(Your goal) From the records that follow, copy every line that contains the word "variable".

==== Material provided ====

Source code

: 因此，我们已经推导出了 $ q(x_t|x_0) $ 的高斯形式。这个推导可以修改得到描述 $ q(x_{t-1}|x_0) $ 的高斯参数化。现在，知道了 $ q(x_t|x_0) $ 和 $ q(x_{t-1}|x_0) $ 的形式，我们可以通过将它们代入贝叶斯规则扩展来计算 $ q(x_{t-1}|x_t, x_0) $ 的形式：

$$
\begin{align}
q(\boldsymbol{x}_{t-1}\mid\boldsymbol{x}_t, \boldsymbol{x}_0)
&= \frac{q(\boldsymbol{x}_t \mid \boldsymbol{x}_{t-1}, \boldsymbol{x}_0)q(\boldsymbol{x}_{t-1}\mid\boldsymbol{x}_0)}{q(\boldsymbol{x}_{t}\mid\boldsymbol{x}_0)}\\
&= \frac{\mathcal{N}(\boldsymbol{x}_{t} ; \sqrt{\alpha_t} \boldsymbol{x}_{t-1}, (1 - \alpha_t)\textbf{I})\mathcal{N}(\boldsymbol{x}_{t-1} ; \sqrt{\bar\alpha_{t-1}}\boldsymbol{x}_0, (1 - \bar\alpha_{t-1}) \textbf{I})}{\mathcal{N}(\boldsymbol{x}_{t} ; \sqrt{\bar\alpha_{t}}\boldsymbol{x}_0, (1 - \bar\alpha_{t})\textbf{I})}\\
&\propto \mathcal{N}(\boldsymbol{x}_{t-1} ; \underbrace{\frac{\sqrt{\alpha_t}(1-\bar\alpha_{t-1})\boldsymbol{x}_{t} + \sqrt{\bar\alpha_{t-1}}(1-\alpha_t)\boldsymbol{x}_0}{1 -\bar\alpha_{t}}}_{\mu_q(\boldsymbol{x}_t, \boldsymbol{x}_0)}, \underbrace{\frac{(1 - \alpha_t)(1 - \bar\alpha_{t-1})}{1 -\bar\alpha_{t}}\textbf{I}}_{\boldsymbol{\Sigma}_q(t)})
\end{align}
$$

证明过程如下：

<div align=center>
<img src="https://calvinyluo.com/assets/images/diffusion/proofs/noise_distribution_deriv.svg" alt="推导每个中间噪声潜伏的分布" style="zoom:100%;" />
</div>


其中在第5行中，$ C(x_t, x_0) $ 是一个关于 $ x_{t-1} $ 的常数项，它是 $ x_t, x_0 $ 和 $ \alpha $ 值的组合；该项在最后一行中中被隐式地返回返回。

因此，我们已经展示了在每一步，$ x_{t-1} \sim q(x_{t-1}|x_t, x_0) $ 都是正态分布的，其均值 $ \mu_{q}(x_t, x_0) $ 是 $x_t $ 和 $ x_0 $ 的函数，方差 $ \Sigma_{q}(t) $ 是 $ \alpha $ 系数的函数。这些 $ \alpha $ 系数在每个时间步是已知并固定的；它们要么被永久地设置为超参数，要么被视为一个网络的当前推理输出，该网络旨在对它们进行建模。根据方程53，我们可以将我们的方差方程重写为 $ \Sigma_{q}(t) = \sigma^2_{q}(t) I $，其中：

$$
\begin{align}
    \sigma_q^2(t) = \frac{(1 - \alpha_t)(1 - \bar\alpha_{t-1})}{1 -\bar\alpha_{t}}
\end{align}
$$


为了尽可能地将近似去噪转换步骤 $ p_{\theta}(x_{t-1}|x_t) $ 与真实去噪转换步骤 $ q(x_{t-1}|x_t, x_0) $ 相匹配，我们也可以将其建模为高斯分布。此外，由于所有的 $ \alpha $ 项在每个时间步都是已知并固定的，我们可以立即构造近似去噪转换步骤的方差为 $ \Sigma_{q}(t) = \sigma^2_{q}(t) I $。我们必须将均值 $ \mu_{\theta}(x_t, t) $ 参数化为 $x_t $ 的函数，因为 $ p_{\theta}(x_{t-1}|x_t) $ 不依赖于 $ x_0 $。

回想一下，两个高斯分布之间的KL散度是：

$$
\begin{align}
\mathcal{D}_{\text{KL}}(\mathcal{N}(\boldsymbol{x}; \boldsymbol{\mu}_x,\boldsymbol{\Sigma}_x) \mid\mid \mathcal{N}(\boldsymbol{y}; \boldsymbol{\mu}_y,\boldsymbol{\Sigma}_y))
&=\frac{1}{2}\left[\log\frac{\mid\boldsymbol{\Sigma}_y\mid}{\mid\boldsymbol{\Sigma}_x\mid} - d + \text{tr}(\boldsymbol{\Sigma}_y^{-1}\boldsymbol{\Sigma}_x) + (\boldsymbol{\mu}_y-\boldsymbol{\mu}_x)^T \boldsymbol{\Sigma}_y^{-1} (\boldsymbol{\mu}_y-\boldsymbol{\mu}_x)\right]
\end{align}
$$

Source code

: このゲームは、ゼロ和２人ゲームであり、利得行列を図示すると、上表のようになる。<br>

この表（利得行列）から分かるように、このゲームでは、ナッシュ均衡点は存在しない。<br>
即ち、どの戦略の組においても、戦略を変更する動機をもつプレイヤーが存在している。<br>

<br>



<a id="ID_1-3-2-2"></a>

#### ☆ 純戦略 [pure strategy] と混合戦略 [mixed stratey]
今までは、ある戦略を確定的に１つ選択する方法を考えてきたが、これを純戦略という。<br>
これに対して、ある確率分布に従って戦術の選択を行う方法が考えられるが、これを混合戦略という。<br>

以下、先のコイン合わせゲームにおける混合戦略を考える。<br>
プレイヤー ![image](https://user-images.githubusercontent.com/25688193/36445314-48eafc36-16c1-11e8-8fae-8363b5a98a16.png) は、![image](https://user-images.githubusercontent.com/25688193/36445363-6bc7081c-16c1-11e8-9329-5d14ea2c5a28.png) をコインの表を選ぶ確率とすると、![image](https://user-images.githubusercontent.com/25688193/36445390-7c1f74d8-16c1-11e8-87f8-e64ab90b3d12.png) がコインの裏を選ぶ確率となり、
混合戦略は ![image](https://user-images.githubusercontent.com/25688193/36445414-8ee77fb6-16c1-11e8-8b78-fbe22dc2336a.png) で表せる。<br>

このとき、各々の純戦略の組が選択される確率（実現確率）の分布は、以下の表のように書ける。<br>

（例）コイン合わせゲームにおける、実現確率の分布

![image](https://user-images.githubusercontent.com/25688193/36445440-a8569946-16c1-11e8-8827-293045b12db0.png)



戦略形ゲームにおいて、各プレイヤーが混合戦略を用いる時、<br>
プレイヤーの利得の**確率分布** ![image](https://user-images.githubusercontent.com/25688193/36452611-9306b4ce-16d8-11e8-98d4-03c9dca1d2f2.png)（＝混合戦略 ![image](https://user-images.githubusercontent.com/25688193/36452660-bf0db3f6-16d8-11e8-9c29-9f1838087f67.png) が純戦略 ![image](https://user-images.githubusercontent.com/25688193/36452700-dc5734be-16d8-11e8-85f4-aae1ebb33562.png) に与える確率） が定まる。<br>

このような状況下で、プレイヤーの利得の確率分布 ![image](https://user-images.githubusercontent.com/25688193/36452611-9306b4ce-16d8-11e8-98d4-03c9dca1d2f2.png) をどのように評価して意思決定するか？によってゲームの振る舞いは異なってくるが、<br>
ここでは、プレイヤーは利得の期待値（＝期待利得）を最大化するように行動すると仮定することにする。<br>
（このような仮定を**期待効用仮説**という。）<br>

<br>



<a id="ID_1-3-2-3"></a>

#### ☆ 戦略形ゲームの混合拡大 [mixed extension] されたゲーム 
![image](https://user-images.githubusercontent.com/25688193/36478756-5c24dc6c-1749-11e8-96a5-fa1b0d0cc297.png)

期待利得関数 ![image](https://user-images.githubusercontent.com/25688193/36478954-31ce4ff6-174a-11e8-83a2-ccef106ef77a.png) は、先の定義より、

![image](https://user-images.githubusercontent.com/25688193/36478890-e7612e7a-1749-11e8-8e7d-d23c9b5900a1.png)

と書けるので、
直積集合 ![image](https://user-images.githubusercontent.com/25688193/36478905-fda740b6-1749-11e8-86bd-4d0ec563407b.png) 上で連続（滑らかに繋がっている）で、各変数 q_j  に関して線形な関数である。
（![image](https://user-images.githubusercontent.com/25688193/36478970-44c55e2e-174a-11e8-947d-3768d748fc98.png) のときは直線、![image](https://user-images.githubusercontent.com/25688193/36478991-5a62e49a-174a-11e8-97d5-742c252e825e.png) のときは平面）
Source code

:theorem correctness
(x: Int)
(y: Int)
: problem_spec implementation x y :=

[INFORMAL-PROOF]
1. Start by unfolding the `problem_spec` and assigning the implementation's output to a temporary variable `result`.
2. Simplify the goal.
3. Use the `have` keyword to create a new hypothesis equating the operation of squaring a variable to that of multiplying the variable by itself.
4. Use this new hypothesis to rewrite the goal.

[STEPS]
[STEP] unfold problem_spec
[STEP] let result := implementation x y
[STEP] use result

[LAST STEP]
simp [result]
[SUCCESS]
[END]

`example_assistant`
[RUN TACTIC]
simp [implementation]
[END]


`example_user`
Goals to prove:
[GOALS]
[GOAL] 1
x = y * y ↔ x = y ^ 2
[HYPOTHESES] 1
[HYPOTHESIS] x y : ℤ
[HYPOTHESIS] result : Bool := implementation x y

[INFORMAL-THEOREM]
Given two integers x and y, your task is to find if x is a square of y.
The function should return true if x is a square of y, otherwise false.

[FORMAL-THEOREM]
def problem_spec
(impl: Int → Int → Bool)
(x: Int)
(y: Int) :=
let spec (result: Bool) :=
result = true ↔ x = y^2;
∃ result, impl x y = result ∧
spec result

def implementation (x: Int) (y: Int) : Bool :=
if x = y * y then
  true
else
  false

====

(Output of the task)
1. Start by unfolding the `problem_spec` and assigning the implementation's output to a temporary variable `result`.
3. Use the `have` keyword to create a new hypothesis equating the operation of squaring a variable to that of multiplying the variable by itself.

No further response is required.